I focus on one specific conflict - the conflict between shareholders and creditors. Existing doctrine already works a shift in fiduciary duties to creditors when this conflict becomes acute - when a firm becomes insolvent. Scholars propose to expand on current doctrine to include more creditors more of the time. I argue that both existing doctrine and its proposed expansions suffer fatal theoretical infirmities. The chief failing is that the accepted hypothetical bargain analysis from which corporate fiduciary duty derives cannot justify current doctrine or expansion proposals. Expanded duty to creditors is also costly compared to private contract.
I propose an approach I call contract primacy. Shareholder primacy should remain the default rule.

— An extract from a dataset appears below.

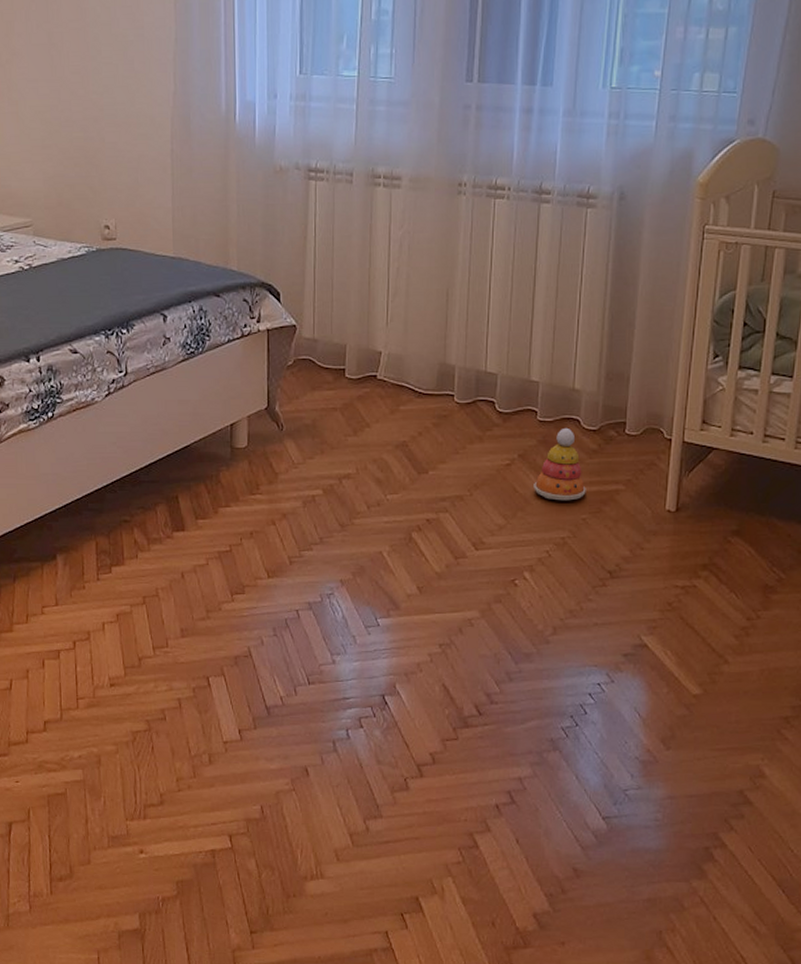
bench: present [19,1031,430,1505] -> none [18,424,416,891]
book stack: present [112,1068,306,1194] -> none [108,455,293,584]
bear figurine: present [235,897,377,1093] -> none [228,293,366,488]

Private contracting should be effective to curb manager opportunism. Additional legal constraints are costly and unnecessary. Sophisticated creditors typically negotiate elaborate covenant protections by the time a firm is in distress, often to the benefit of other creditors, who implicitly delegate monitoring responsibilities to the low cost monitor. A creditor may even negotiate for control of the firm, displacing shareholder primacy. Against the current doctrine and conventional wisdom, courts should vindicate these contracts for creditor primacy without insisting on the firm's insolvency. The doctrine should be abandoned, and proposals for further expansion of fiduciary duty for creditors should be rejected.